··· Extrait du texte
Financement. La débâcle des sociétés de crédit

Véritables stars de la dernière décennie, les sociétés de crédit à la consommation vivent l’une des crises les plus violentes de leur histoire. Les raisons d’une débandade.

Les sociétés de crédit à la consommation se demandent d’où viendra le prochain coup. Enchaînant les déconvenues, elles ont vu leur activité décliner sensiblement au cours des dernières années. La série noire a démarré en 2009, quand les opérateurs du secteur ont vu leur production reculer de 4%. L’année suivante, la situation s’est aggravée avec une dégringolade de 10%. Des baisses de 1% et 2,5% ont suivi en 2011 et 2012. Et les sociétés ne sont toujours pas parvenues à sortir la tête de l’eau puisqu’elles n’ont accordé, sur les neuf premiers mois de 2013 (derniers chiffres disponibles auprès de l’Association professionnelle des sociétés de financement), que 10,3 milliards de dirhams de crédits conso. En ayant autant régressé d’année en année, le secteur a fait un saut en arrière de cinq ans et il tourne aujourd’hui à son rythme de 2007. Cette année-là, les sociétés de crédit conso avaient crevé le plafond avec une hausse de 25% des crédits. Et en 2008, on en était encore à des records de croissance avec 13% de progression de l’activité sur la période. Qu’a-t-il bien pu se passer depuis ?
······
◆ Consigne ◆
D'après l'extrait sur les sociétés de crédit à la consommation, de combien leurs crédits avaient-ils augmenté en 2007 ?
··· Données fournies
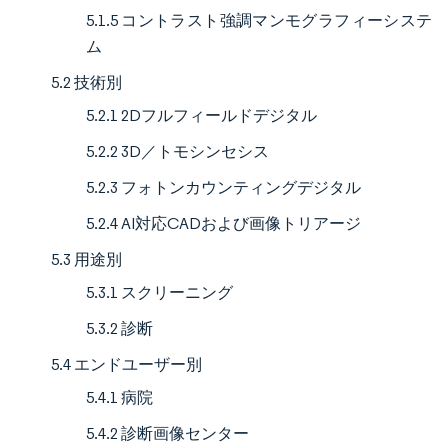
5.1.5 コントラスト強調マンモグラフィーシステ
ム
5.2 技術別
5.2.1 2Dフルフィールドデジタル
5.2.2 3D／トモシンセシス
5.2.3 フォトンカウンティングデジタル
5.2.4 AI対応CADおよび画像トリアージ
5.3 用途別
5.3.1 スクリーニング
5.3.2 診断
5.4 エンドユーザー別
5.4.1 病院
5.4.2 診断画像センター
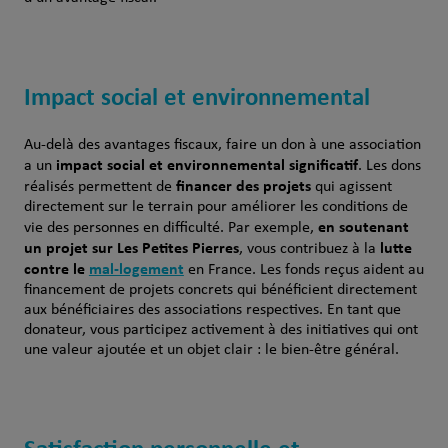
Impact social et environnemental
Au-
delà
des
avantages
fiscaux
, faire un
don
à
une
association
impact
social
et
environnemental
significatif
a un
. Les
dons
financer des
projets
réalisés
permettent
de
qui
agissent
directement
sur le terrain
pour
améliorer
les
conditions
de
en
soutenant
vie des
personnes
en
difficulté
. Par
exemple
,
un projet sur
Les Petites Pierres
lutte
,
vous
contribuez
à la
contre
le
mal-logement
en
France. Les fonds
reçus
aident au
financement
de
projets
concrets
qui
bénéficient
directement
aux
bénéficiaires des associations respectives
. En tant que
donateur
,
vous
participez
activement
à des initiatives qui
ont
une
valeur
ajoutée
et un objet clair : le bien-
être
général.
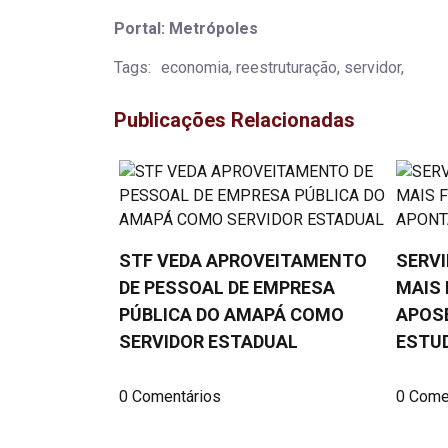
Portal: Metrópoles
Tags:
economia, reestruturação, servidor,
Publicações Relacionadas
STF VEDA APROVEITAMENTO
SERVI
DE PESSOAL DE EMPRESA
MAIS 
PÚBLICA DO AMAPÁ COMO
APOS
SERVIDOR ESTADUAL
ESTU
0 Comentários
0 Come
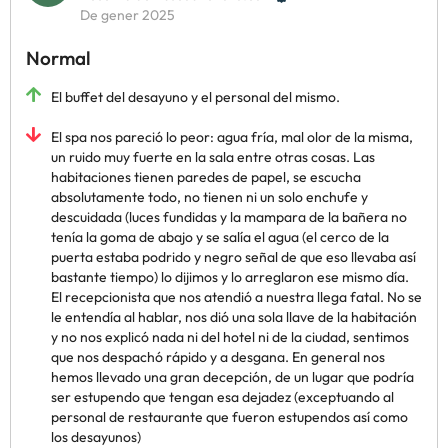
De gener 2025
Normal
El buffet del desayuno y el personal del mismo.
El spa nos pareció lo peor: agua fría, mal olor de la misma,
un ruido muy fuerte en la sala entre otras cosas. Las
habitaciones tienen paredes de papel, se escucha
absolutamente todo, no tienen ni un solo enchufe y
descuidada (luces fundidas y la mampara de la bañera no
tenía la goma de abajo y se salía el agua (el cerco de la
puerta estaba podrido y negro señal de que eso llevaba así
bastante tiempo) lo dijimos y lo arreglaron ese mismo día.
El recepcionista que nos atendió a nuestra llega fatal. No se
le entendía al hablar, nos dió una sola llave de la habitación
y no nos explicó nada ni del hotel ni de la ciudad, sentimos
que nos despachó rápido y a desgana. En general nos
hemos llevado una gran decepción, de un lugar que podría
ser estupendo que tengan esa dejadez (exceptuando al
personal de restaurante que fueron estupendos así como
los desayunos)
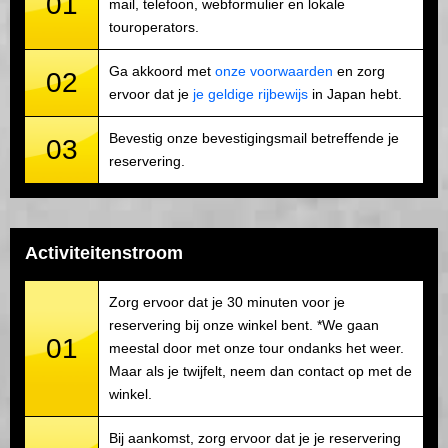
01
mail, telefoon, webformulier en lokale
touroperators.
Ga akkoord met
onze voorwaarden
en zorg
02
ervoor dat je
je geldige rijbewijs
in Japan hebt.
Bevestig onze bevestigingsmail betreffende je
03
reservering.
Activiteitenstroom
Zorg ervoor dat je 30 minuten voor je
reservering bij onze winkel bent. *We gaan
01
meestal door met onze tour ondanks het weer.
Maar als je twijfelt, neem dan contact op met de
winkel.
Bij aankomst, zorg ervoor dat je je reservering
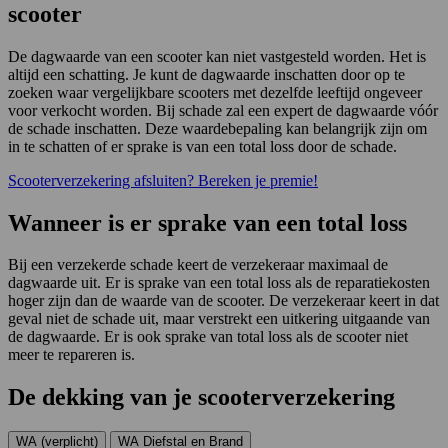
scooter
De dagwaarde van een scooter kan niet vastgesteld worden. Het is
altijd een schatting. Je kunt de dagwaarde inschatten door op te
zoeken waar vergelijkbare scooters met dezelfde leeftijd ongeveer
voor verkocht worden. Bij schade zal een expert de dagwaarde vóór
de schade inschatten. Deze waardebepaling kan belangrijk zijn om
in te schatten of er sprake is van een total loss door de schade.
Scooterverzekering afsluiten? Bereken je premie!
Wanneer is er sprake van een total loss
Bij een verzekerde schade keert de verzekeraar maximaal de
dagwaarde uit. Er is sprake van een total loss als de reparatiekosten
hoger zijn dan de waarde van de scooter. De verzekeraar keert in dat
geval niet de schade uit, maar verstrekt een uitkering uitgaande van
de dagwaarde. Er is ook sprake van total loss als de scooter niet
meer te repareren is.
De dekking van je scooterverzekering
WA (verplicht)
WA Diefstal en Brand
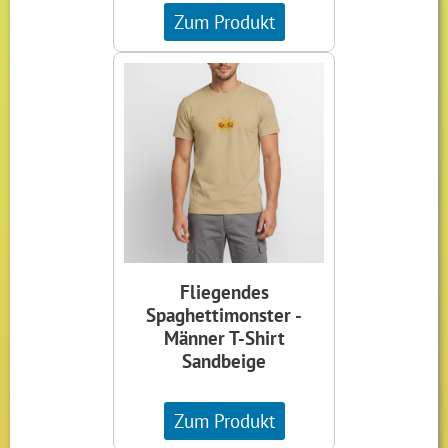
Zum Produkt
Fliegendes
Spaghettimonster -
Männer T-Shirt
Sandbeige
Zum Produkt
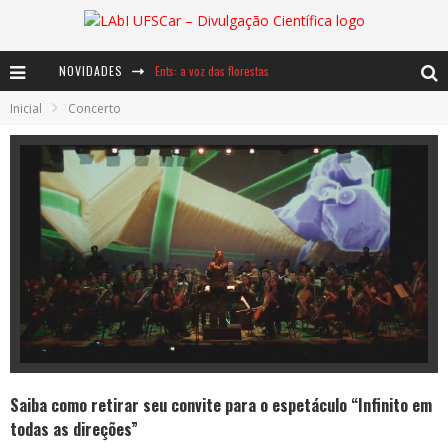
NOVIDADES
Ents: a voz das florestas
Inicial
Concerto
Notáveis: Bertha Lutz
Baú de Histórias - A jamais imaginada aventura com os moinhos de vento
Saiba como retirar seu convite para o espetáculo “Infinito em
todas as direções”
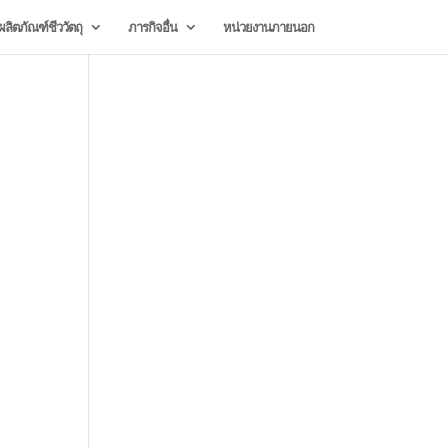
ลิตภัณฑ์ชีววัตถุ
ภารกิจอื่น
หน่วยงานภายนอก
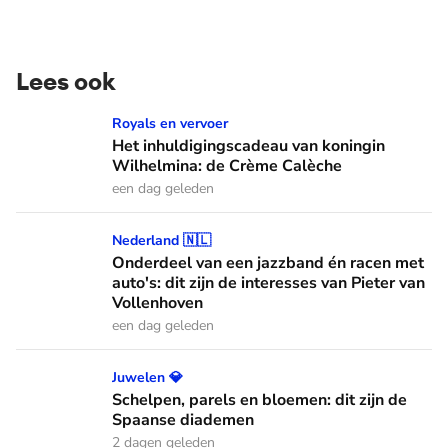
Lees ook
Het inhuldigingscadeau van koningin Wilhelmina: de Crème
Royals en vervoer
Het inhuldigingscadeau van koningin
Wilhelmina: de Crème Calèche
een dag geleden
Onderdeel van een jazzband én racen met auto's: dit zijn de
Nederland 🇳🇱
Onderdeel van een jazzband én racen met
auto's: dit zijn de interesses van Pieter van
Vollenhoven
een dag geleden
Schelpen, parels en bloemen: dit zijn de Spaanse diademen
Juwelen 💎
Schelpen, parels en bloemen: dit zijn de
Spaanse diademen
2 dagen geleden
······
··· Données fournies
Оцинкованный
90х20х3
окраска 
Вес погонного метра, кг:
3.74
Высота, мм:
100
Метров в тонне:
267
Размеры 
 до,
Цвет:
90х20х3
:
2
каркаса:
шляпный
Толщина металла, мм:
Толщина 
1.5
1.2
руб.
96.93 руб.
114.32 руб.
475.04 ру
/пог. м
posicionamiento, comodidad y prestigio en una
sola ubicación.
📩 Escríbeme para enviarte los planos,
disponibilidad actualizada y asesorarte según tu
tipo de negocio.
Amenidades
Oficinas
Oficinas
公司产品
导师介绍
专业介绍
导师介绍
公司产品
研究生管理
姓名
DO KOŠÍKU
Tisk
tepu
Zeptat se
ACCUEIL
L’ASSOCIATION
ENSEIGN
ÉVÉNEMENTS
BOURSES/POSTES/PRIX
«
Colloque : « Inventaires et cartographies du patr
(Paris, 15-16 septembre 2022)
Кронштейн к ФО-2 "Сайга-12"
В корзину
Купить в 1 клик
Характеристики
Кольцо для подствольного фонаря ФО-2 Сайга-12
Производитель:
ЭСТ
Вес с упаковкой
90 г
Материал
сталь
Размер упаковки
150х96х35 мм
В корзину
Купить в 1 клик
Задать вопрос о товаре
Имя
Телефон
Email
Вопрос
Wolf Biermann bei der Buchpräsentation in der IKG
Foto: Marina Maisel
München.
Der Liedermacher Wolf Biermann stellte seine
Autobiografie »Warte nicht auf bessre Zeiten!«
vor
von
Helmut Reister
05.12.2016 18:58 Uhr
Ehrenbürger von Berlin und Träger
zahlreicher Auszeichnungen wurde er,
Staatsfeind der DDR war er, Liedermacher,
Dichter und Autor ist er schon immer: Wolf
······
··· Données fournies
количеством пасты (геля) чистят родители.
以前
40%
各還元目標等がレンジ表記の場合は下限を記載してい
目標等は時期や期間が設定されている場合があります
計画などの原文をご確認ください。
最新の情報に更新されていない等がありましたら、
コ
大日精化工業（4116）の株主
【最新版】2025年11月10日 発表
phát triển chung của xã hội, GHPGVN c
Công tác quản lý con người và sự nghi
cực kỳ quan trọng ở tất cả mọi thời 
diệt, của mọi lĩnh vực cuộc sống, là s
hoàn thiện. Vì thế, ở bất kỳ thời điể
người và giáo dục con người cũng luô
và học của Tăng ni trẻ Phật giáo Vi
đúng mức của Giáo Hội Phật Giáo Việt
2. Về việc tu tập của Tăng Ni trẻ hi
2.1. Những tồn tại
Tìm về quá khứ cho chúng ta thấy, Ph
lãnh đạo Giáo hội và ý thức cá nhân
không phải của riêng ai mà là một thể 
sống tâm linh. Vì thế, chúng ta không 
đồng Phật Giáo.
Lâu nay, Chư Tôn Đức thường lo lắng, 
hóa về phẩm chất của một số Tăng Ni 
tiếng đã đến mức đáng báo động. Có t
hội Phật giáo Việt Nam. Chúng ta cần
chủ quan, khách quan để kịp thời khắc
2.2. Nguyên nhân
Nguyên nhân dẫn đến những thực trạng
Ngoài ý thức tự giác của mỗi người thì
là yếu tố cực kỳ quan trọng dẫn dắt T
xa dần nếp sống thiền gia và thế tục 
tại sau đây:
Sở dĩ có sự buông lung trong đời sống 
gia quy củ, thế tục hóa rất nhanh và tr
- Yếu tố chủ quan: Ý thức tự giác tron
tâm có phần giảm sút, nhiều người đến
······
◆ Réponse rédigée ◆
De 25 %.